At other times, we’d travel to Matamoros with different family members. The city was just across the Rio Grande border from Brownsville, Texas. For the best Margaritas we went to Garcia’s Restaurant & Curio Shop. They served the drinks in champagne glasses, topped off with two green olives and a salted rim. We munched on spicy salted peanuts while listening to true old Mexican music and if we were lucky, we possibly would eat frog legs with all the trimmings or Cabrito a la Parrilla with hot French fries and a green salad or vegetables.

At 17, I followed in the footsteps of my older 5 siblings. I said my goodbyes to my childhood home, its furnishings & part of my family members who remained home. I was on my next adventure to seek a higher level of education. I then went to live with my oldest sister, Mary Alice, her husband, Hector, and their two children while I attended the University in El Paso.

My sister & husband provided an old Rambler stick-shift, a gasoline card, a room to live in & food anytime I was at home. Their generosity manifested in many expressions of love to help 2 younger siblings succeed in school and life.

I started in 1969 by way of the University of Texas at El Paso (UTEP). Since my brother in-law was transferred to Dallas, Texas, from El Paso, Texas, I then attended & received an Associates of Arts degree from El Centro College, located in downtown Dallas.

I worked at Sanger Harris in Dallas to pay for my clothing, semester tuition fees and food on campus while attending school.

My undergraduate degree or BA was accomplished in 1971 from the University of Texas, Arlington, Texas.

While teaching in the Garland ISD & Dallas ISD for 9 years in total, I obtained my Master of Education from Stephen F. Austin State University in 1976 and lastly, I earned an Administrator’s Certification soon after that.

When I left teaching, Southwestern Bell Yellow Pages gave me the best sales job that afforded me all the monetary items that I have at present. It was a very hard job and I often wonder how I did it. In part, it must of been my persistence, being a self- starter and motivator, the goals I set for myself and the provided company health insurance.

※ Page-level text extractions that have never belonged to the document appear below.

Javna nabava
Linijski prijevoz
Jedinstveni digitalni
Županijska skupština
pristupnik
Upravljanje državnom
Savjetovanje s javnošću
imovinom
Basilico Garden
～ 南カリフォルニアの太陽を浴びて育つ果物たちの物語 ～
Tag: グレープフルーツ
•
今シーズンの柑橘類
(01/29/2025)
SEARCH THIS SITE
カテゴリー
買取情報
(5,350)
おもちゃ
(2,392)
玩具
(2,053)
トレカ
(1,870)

All the time I was working, I did my stain Glass creations at night or weekends.

How did we get started in creating Stain Glass Art? Well, my younger sister, Norma & I took a beginner’s class in Stain Glass Making at El Centro College, using the “Foiling method” verses the “Leading method” back around the late ‘70s.

We learned the basics of imagining a design in our minds or simply using a purchased pattern, cutting glass, sanding the glass, Foiling, soldering, assembling the glass to fit and finally framing to complete the piece.

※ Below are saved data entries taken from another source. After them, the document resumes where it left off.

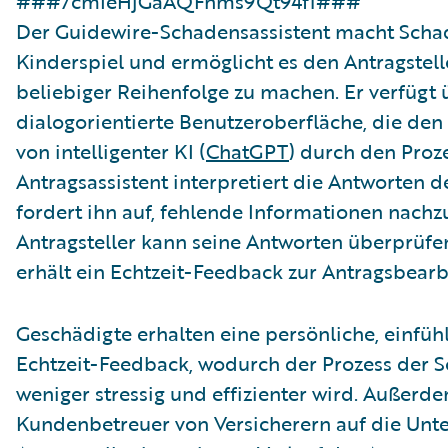
###7cmIeHjGaAQFnms9Qt94f1###
Der Guidewire-Schadensassistent macht Sc
Kinderspiel und ermöglicht es den Antragstell
beliebiger Reihenfolge zu machen. Er verfügt ü
dialogorientierte Benutzeroberfläche, die den 
von intelligenter KI (
ChatGPT
) durch den Proze
Antragsassistent interpretiert die Antworten 
fordert ihn auf, fehlende Informationen nachz
Antragsteller kann seine Antworten überprüf
erhält ein Echtzeit-Feedback zur Antragsbearb
Geschädigte erhalten eine persönliche, einfü
Echtzeit-Feedback, wodurch der Prozess der
weniger stressig und effizienter wird. Außerd
Kundenbetreuer von Versicherern auf die Unte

The class was basic but gave us enough to know that we wanted to continue this new form of expressing ourselves, so we each moved to refine our level of expertise.

While working as a Special Ed teacher & later an Elementary Counselor until she retired, Norma simultaneously went on to work for a professional Stain Glass Shop in Oak Cliff. There she learned to use Leading verses Foiling. I continued Foiling and experiencing complete “Satisfaction” on my own technique. I guess that’s true because I’ve been involved in creating Stain Glass pieces for over 40 years.

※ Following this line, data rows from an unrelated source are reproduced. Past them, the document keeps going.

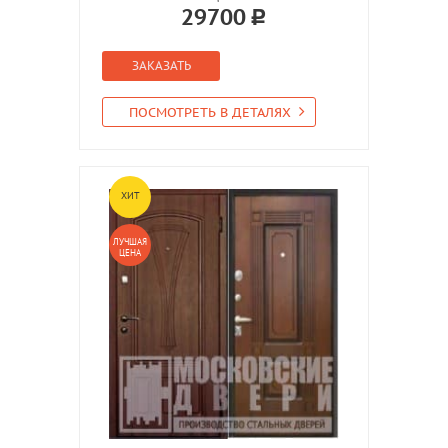
29700
ЗАКАЗАТЬ
ПОСМОТРЕТЬ В ДЕТАЛЯХ
ХИТ
ЛУЧШАЯ
ЦЕНА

My stain glass pieces stir my imagination on the simplest levels of peace and harmony. They give me time to spend time with myself to be with just me….

I am thankful for that.

I grow with each piece that I create. Each piece is a new adventure in shapes, colors, and texture not to mention the satisfaction of completion.

Some pieces I’ve kept for myself and others I given away to friends & family members.

Those that I have sold were for the enhancement of my client’s pleasure. Whether my pieces are purchased or received as gifts, I am happy that they keep on giving each time they are viewed in someone’s home or office.

In fact, I am proud to say that I sold two of my pieces to Christina Winters.

Both were original creations. May they be enjoyed forever.